Exercise goal
Transcription task. Write out each entry verbatim and exclude any image.

Source records
-- Opening Marker --

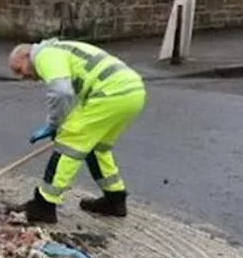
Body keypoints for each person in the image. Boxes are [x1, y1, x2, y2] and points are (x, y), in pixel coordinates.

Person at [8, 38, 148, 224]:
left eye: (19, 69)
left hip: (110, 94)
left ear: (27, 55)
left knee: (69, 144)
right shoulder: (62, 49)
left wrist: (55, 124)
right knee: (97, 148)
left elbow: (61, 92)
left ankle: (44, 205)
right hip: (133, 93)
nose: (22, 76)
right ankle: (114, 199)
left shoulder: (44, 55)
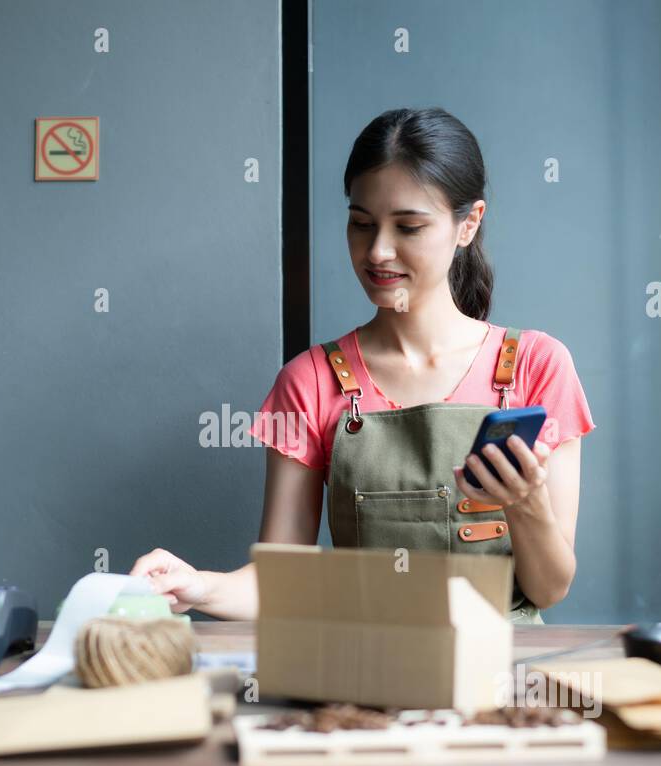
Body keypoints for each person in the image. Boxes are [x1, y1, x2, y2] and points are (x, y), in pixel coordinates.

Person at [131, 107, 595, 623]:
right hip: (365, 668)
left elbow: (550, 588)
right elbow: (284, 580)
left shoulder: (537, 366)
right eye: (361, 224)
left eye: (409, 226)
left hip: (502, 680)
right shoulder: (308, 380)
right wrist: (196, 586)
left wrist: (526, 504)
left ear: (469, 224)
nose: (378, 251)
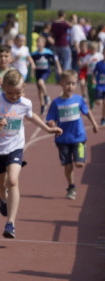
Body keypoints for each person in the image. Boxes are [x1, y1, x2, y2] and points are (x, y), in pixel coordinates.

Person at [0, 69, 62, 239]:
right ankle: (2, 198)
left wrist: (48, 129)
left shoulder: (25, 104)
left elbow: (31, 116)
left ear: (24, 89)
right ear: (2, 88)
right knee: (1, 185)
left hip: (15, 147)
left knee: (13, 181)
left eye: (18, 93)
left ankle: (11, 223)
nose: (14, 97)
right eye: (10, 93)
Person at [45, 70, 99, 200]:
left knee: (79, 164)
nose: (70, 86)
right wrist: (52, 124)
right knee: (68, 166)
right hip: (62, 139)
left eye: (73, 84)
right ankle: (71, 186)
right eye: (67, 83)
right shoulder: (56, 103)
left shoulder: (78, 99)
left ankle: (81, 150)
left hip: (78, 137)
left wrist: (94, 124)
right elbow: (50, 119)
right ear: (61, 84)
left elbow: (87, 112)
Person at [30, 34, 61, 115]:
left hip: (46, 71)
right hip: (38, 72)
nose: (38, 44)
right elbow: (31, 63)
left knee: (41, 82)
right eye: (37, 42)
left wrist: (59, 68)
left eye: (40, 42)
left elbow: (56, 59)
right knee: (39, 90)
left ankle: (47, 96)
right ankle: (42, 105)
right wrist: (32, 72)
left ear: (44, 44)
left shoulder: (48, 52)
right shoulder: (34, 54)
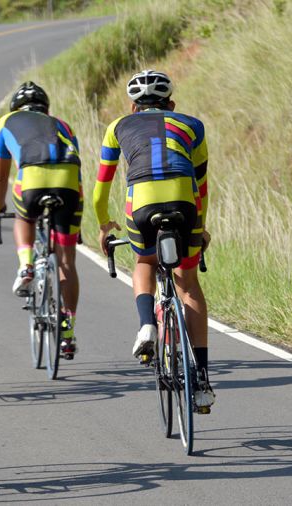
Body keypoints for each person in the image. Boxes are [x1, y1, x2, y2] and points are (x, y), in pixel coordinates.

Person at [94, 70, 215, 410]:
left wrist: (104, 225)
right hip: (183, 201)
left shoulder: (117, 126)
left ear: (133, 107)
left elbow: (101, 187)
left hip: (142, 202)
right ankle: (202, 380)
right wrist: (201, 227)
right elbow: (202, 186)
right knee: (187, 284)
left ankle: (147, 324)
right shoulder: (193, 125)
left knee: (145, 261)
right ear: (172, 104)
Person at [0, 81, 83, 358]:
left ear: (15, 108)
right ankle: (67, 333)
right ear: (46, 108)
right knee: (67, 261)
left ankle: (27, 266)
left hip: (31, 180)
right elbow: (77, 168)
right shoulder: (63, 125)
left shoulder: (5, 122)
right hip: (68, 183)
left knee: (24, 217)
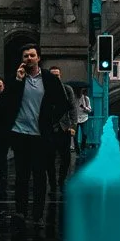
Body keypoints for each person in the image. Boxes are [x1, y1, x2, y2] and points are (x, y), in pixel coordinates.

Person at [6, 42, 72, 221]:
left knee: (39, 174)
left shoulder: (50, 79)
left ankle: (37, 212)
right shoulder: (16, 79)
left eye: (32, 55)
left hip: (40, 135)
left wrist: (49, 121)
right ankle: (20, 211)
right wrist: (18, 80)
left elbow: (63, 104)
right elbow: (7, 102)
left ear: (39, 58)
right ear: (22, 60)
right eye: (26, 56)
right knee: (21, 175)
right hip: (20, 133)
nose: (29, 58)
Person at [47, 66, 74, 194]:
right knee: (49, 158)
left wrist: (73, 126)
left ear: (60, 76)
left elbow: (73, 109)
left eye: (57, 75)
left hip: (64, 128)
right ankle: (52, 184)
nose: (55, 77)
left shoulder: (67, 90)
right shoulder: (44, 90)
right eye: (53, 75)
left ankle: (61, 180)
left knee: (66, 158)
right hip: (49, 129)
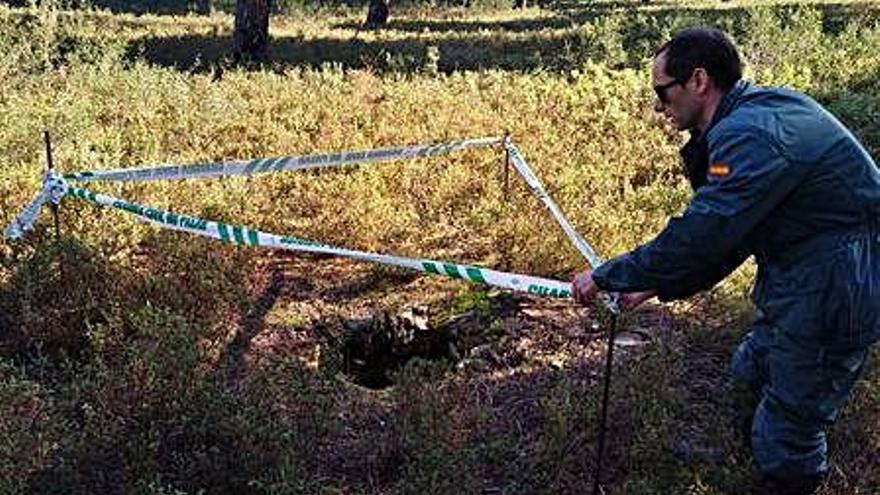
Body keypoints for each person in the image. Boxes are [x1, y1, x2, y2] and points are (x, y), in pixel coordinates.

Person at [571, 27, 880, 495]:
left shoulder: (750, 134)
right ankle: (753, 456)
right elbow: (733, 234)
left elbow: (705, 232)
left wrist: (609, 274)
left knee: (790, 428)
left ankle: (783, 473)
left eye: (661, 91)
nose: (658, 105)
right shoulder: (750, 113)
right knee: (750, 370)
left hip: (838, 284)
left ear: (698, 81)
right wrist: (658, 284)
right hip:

-- Closing Marker --

Response to this exercise
Body keypoints for each person in the image. Boxes are [x1, y1, x2, y2] and points are (x, y), in pixel coordinates.

Person at [8, 38, 148, 224]:
left eye: (19, 69)
left hip: (110, 94)
left ear: (27, 55)
left knee: (69, 144)
right shoulder: (62, 49)
left wrist: (55, 124)
right knee: (97, 148)
left elbow: (61, 92)
left ankle: (44, 205)
right hip: (133, 93)
nose: (22, 76)
right ankle: (114, 199)
left shoulder: (44, 55)
Body keypoints for each person in the image. Boxes are [x1, y1, x2, y2] and points are (x, y), in pixel coordinates.

Person at [131, 107, 595, 623]:
right hip: (365, 668)
left elbow: (550, 588)
right elbow: (284, 580)
left shoulder: (537, 366)
right eye: (361, 224)
left eye: (409, 226)
left hip: (502, 680)
right shoulder: (308, 380)
right wrist: (196, 586)
left wrist: (526, 504)
left ear: (469, 224)
nose: (378, 251)
Body keypoints for each person in the image. Boxes are [x1, y1, x2, y2] and points are (x, y), in pixel coordinates.

Person at [0, 69, 62, 239]:
right ankle: (2, 198)
left wrist: (48, 129)
left shoulder: (25, 104)
left elbow: (31, 116)
left ear: (24, 89)
right ear: (2, 88)
right knee: (1, 185)
left hip: (15, 147)
left knee: (13, 181)
left eye: (18, 93)
left ankle: (11, 223)
nose: (14, 97)
right eye: (10, 93)
Person at [45, 70, 99, 200]:
left knee: (79, 164)
nose: (70, 86)
right wrist: (52, 124)
right knee: (68, 166)
right hip: (62, 139)
left eye: (73, 84)
right ankle: (71, 186)
right eye: (67, 83)
right shoulder: (56, 103)
left shoulder: (78, 99)
left ankle: (81, 150)
left hip: (78, 137)
left wrist: (94, 124)
right elbow: (50, 119)
right ear: (61, 84)
left elbow: (87, 112)
Person at [30, 34, 61, 115]:
left hip: (46, 71)
right hip: (38, 72)
nose: (38, 44)
right elbow: (31, 63)
left knee: (41, 82)
right eye: (37, 42)
left wrist: (59, 68)
left eye: (40, 42)
left elbow: (56, 59)
right knee: (39, 90)
left ankle: (47, 96)
right ankle: (42, 105)
right wrist: (32, 72)
left ear: (44, 44)
left shoulder: (48, 52)
right shoulder: (34, 54)
Body keypoints for each person in the image. Boxes are [x1, y1, x2, y2] and points are (x, y), in pixel coordinates.

Person at [94, 70, 215, 410]:
left wrist: (104, 225)
right hip: (183, 201)
left shoulder: (117, 126)
left ear: (133, 107)
left elbow: (101, 187)
left hip: (142, 202)
right ankle: (202, 380)
right wrist: (201, 227)
right elbow: (202, 186)
right knee: (187, 284)
left ankle: (147, 324)
right shoulder: (193, 125)
left knee: (145, 261)
right ear: (172, 104)
Person at [0, 81, 83, 358]:
left ear: (15, 108)
right ankle: (67, 333)
right ear: (46, 108)
right knee: (67, 261)
left ankle: (27, 266)
left hip: (31, 180)
right elbow: (77, 168)
right shoulder: (63, 125)
left shoulder: (5, 122)
right hip: (68, 183)
left knee: (24, 217)
Body keypoints for each person in the image. Boxes are [x1, y1, x2, y2] and points are (x, y), in pixel coordinates.

Person at [6, 42, 72, 221]:
left knee: (39, 174)
left shoulder: (50, 79)
left ankle: (37, 212)
right shoulder: (16, 79)
left eye: (32, 55)
left hip: (40, 135)
left wrist: (49, 121)
right ankle: (20, 211)
right wrist: (18, 80)
left elbow: (63, 104)
right elbow: (7, 102)
left ear: (39, 58)
right ear: (22, 60)
right eye: (26, 56)
right knee: (21, 175)
right hip: (20, 133)
nose: (29, 58)
Person at [47, 66, 74, 194]:
right knee: (49, 158)
left wrist: (73, 126)
left ear: (60, 76)
left elbow: (73, 109)
left eye: (57, 75)
left hip: (64, 128)
right ankle: (52, 184)
nose: (55, 77)
left shoulder: (67, 90)
right shoulder: (44, 90)
right eye: (53, 75)
left ankle: (61, 180)
left knee: (66, 158)
right hip: (49, 129)
Body keypoints for each person in the image. Boxes are [x1, y1, x2, y2] and points are (x, y), in pixel coordinates.

Person at [571, 27, 880, 495]:
left shoulder: (750, 134)
right ankle: (753, 456)
right elbow: (733, 234)
left elbow: (705, 232)
left wrist: (609, 274)
left knee: (790, 428)
left ankle: (783, 473)
left eye: (661, 91)
nose: (658, 105)
right shoulder: (750, 113)
right knee: (750, 370)
left hip: (838, 284)
left ear: (698, 81)
right wrist: (658, 284)
right hip:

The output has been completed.